### REQUIRED WORK:
Print the passage below on the audit of prophylactic haem arginate treatment in full, reproducing every word and punctuation mark without change.

### TEXT FOR ANALYSIS:
The National Acute Porphyria Service (NAPS) provides acute care support and clinical advice for patients in England with active acute porphyria requiring haem arginate treatment and patients with ...recurrent acute attacks.
This audit examined the benefits and complications of regular haem arginate treatment started with prophylactic intent to reduce the frequency of recurrent acute attacks in a group of patients managed through NAPS. We included 22 patients (21 female and 1 male) and returned information on diagnosis, indications for prophylactic infusions, frequency and dose, analgesia, activity and employment and complications including thromboembolic disease and iron overload.

### EXTRACTED MATERIAL:

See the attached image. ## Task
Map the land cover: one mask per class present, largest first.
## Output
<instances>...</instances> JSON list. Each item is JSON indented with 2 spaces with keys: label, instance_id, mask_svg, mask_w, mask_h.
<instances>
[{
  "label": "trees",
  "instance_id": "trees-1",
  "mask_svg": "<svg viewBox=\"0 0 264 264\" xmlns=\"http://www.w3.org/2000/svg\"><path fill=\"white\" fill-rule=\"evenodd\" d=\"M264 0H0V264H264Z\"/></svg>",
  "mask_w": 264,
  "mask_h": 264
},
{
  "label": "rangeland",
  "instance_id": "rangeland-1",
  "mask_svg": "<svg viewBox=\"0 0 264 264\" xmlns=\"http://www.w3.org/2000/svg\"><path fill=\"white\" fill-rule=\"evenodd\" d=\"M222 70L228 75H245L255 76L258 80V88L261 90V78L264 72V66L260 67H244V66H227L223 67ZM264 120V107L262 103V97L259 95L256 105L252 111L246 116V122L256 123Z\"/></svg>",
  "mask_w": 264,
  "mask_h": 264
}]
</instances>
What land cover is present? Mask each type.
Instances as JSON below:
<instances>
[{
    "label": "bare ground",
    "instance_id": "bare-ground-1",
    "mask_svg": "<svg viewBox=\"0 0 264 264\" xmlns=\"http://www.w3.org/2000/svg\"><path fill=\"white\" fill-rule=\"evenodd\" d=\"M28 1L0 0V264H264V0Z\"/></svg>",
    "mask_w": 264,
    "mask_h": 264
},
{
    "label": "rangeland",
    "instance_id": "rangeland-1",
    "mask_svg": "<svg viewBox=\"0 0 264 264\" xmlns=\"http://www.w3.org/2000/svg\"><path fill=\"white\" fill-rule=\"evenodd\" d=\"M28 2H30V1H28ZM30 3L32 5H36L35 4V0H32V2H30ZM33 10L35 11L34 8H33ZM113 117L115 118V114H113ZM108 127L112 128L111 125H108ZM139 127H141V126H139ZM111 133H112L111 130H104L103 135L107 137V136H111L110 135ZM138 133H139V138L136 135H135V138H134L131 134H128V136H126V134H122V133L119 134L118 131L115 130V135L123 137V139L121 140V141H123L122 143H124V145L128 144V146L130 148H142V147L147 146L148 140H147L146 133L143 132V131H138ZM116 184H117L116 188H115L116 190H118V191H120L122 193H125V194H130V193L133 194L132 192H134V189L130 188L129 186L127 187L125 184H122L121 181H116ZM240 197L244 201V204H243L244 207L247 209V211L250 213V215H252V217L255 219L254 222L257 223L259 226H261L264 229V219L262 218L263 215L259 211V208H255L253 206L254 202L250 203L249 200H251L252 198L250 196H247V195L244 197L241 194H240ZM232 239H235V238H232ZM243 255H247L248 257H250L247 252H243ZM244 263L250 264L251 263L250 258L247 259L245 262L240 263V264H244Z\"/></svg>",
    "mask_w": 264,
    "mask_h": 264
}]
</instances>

### RESPONSE AREA:
The National Acute Porphyria Service (NAPS) provides acute care support and clinical advice for patients in England with active acute porphyria requiring haem arginate treatment and patients with ...recurrent acute attacks.
This audit examined the benefits and complications of regular haem arginate treatment started with prophylactic intent to reduce the frequency of recurrent acute attacks in a group of patients managed through NAPS. We included 22 patients (21 female and 1 male) and returned information on diagnosis, indications for prophylactic infusions, frequency and dose, analgesia, activity and employment and complications including thromboembolic disease and iron overload.